§ **What is required**
Put each line of the data below into a numbered list, skipping any blank lines.

[Data entries]

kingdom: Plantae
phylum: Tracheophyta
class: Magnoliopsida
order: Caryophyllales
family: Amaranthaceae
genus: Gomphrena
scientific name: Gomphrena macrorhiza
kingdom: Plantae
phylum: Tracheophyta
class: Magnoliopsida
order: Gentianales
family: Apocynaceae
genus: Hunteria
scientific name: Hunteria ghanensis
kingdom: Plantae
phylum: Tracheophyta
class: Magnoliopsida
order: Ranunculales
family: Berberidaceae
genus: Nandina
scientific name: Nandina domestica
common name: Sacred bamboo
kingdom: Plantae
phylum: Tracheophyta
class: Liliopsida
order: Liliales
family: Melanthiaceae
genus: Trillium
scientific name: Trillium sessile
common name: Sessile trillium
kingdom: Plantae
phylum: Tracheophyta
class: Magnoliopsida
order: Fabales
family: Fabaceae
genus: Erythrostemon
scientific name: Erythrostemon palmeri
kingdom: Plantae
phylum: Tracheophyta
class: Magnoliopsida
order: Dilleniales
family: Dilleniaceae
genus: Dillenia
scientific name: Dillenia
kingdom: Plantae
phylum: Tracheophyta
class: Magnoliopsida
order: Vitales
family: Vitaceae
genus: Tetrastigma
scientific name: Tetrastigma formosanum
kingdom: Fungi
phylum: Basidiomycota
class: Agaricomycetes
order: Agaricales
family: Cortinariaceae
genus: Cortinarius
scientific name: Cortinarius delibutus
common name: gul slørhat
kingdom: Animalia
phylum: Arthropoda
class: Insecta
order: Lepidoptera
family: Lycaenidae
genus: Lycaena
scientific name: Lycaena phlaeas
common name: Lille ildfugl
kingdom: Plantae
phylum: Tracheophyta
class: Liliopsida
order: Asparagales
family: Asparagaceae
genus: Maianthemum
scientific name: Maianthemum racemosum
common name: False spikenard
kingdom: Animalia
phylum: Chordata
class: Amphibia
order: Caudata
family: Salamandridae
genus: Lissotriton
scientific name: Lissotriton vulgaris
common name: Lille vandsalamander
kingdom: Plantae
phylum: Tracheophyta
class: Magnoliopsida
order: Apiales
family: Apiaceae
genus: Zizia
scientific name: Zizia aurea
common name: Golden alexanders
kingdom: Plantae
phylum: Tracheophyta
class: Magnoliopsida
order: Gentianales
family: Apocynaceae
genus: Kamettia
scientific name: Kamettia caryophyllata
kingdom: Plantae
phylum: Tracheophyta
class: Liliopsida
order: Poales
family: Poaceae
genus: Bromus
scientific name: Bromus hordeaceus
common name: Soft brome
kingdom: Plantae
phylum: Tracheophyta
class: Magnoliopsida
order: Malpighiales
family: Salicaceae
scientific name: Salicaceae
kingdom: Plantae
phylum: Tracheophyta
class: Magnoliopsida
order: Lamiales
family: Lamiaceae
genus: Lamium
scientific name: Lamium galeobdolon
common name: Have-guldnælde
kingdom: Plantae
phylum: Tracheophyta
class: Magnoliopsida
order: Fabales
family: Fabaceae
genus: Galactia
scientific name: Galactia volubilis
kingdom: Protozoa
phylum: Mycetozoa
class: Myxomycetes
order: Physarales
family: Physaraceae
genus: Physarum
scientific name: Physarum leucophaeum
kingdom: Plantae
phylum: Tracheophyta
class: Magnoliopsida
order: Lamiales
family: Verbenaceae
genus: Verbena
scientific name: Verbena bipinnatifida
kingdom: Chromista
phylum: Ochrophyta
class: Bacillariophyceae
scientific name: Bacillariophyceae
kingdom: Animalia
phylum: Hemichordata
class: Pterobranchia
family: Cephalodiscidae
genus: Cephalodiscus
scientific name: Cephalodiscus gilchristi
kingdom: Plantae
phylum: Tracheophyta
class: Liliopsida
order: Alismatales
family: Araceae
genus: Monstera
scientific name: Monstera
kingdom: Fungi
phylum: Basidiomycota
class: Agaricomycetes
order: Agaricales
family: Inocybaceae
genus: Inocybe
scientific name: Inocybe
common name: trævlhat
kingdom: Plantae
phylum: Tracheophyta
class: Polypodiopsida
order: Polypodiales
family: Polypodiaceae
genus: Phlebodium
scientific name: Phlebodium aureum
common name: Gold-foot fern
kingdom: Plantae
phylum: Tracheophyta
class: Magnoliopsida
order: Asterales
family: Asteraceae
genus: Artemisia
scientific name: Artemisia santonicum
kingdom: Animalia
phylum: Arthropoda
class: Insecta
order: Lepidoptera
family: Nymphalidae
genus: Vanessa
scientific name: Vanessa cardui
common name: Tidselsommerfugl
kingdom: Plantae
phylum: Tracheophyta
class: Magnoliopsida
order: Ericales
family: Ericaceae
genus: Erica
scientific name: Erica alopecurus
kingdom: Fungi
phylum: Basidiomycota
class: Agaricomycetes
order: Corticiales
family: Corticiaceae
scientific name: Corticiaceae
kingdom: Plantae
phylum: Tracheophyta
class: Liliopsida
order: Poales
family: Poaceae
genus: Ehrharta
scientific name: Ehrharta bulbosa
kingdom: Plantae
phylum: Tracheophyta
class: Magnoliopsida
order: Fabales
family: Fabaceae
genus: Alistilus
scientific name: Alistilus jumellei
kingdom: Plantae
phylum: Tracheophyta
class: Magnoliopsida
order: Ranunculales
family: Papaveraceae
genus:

§ **Full solution**
1. kingdom: Plantae
2. phylum: Tracheophyta
3. class: Magnoliopsida
4. order: Caryophyllales
5. family: Amaranthaceae
6. genus: Gomphrena
7. scientific name: Gomphrena macrorhiza
8. kingdom: Plantae
9. phylum: Tracheophyta
10. class: Magnoliopsida
11. order: Gentianales
12. family: Apocynaceae
13. genus: Hunteria
14. scientific name: Hunteria ghanensis
15. kingdom: Plantae
16. phylum: Tracheophyta
17. class: Magnoliopsida
18. order: Ranunculales
19. family: Berberidaceae
20. genus: Nandina
21. scientific name: Nandina domestica
22. common name: Sacred bamboo
23. kingdom: Plantae
24. phylum: Tracheophyta
25. class: Liliopsida
26. order: Liliales
27. family: Melanthiaceae
28. genus: Trillium
29. scientific name: Trillium sessile
30. common name: Sessile trillium
31. kingdom: Plantae
32. phylum: Tracheophyta
33. class: Magnoliopsida
34. order: Fabales
35. family: Fabaceae
36. genus: Erythrostemon
37. scientific name: Erythrostemon palmeri
38. kingdom: Plantae
39. phylum: Tracheophyta
40. class: Magnoliopsida
41. order: Dilleniales
42. family: Dilleniaceae
43. genus: Dillenia
44. scientific name: Dillenia
45. kingdom: Plantae
46. phylum: Tracheophyta
47. class: Magnoliopsida
48. order: Vitales
49. family: Vitaceae
50. genus: Tetrastigma
51. scientific name: Tetrastigma formosanum
52. kingdom: Fungi
53. phylum: Basidiomycota
54. class: Agaricomycetes
55. order: Agaricales
56. family: Cortinariaceae
57. genus: Cortinarius
58. scientific name: Cortinarius delibutus
59. common name: gul slørhat
60. kingdom: Animalia
61. phylum: Arthropoda
62. class: Insecta
63. order: Lepidoptera
64. family: Lycaenidae
65. genus: Lycaena
66. scientific name: Lycaena phlaeas
67. common name: Lille ildfugl
68. kingdom: Plantae
69. phylum: Tracheophyta
70. class: Liliopsida
71. order: Asparagales
72. family: Asparagaceae
73. genus: Maianthemum
74. scientific name: Maianthemum racemosum
75. common name: False spikenard
76. kingdom: Animalia
77. phylum: Chordata
78. class: Amphibia
79. order: Caudata
80. family: Salamandridae
81. genus: Lissotriton
82. scientific name: Lissotriton vulgaris
83. common name: Lille vandsalamander
84. kingdom: Plantae
85. phylum: Tracheophyta
86. class: Magnoliopsida
87. order: Apiales
88. family: Apiaceae
89. genus: Zizia
90. scientific name: Zizia aurea
91. common name: Golden alexanders
92. kingdom: Plantae
93. phylum: Tracheophyta
94. class: Magnoliopsida
95. order: Gentianales
96. family: Apocynaceae
97. genus: Kamettia
98. scientific name: Kamettia caryophyllata
99. kingdom: Plantae
100. phylum: Tracheophyta
101. class: Liliopsida
102. order: Poales
103. family: Poaceae
104. genus: Bromus
105. scientific name: Bromus hordeaceus
106. common name: Soft brome
107. kingdom: Plantae
108. phylum: Tracheophyta
109. class: Magnoliopsida
110. order: Malpighiales
111. family: Salicaceae
112. scientific name: Salicaceae
113. kingdom: Plantae
114. phylum: Tracheophyta
115. class: Magnoliopsida
116. order: Lamiales
117. family: Lamiaceae
118. genus: Lamium
119. scientific name: Lamium galeobdolon
120. common name: Have-guldnælde
121. kingdom: Plantae
122. phylum: Tracheophyta
123. class: Magnoliopsida
124. order: Fabales
125. family: Fabaceae
126. genus: Galactia
127. scientific name: Galactia volubilis
128. kingdom: Protozoa
129. phylum: Mycetozoa
130. class: Myxomycetes
131. order: Physarales
132. family: Physaraceae
133. genus: Physarum
134. scientific name: Physarum leucophaeum
135. kingdom: Plantae
136. phylum: Tracheophyta
137. class: Magnoliopsida
138. order: Lamiales
139. family: Verbenaceae
140. genus: Verbena
141. scientific name: Verbena bipinnatifida
142. kingdom: Chromista
143. phylum: Ochrophyta
144. class: Bacillariophyceae
145. scientific name: Bacillariophyceae
146. kingdom: Animalia
147. phylum: Hemichordata
148. class: Pterobranchia
149. family: Cephalodiscidae
150. genus: Cephalodiscus
151. scientific name: Cephalodiscus gilchristi
152. kingdom: Plantae
153. phylum: Tracheophyta
154. class: Liliopsida
155. order: Alismatales
156. family: Araceae
157. genus: Monstera
158. scientific name: Monstera
159. kingdom: Fungi
160. phylum: Basidiomycota
161. class: Agaricomycetes
162. order: Agaricales
163. family: Inocybaceae
164. genus: Inocybe
165. scientific name: Inocybe
166. common name: trævlhat
167. kingdom: Plantae
168. phylum: Tracheophyta
169. class: Polypodiopsida
170. order: Polypodiales
171. family: Polypodiaceae
172. genus: Phlebodium
173. scientific name: Phlebodium aureum
174. common name: Gold-foot fern
175. kingdom: Plantae
176. phylum: Tracheophyta
177. class: Magnoliopsida
178. order: Asterales
179. family: Asteraceae
180. genus: Artemisia
181. scientific name: Artemisia santonicum
182. kingdom: Animalia
183. phylum: Arthropoda
184. class: Insecta
185. order: Lepidoptera
186. family: Nymphalidae
187. genus: Vanessa
188. scientific name: Vanessa cardui
189. common name: Tidselsommerfugl
190. kingdom: Plantae
191. phylum: Tracheophyta
192. class: Magnoliopsida
193. order: Ericales
194. family: Ericaceae
195. genus: Erica
196. scientific name: Erica alopecurus
197. kingdom: Fungi
198. phylum: Basidiomycota
199. class: Agaricomycetes
200. order: Corticiales
201. family: Corticiaceae
202. scientific name: Corticiaceae
203. kingdom: Plantae
204. phylum: Tracheophyta
205. class: Liliopsida
206. order: Poales
207. family: Poaceae
208. genus: Ehrharta
209. scientific name: Ehrharta bulbosa
210. kingdom: Plantae
211. phylum: Tracheophyta
212. class: Magnoliopsida
213. order: Fabales
214. family: Fabaceae
215. genus: Alistilus
216. scientific name: Alistilus jumellei
217. kingdom: Plantae
218. phylum: Tracheophyta
219. class: Magnoliopsida
220. order: Ranunculales
221. family: Papaveraceae
222. genus:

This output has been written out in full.